**WRITTEN REQUEST**
Copy every line of the listing below word for word, and leave the pictures out of your answer.

>> Begin DATA EXCERPTS

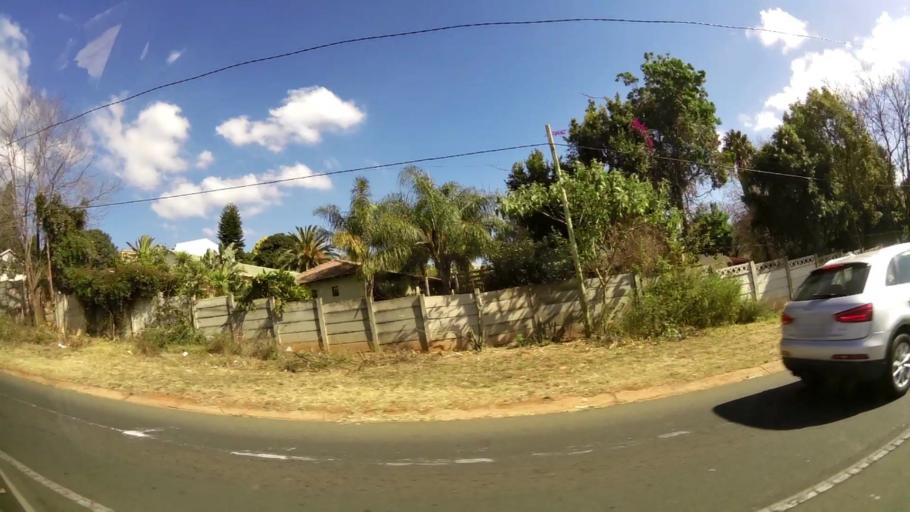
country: ZA
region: Gauteng
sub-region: City of Johannesburg Metropolitan Municipality
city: Roodepoort
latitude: -26.1099
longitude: 27.8384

>> End DATA EXCERPTS

**THE RESULT**
country: ZA
region: Gauteng
sub-region: City of Johannesburg Metropolitan Municipality
city: Roodepoort
latitude: -26.1099
longitude: 27.8384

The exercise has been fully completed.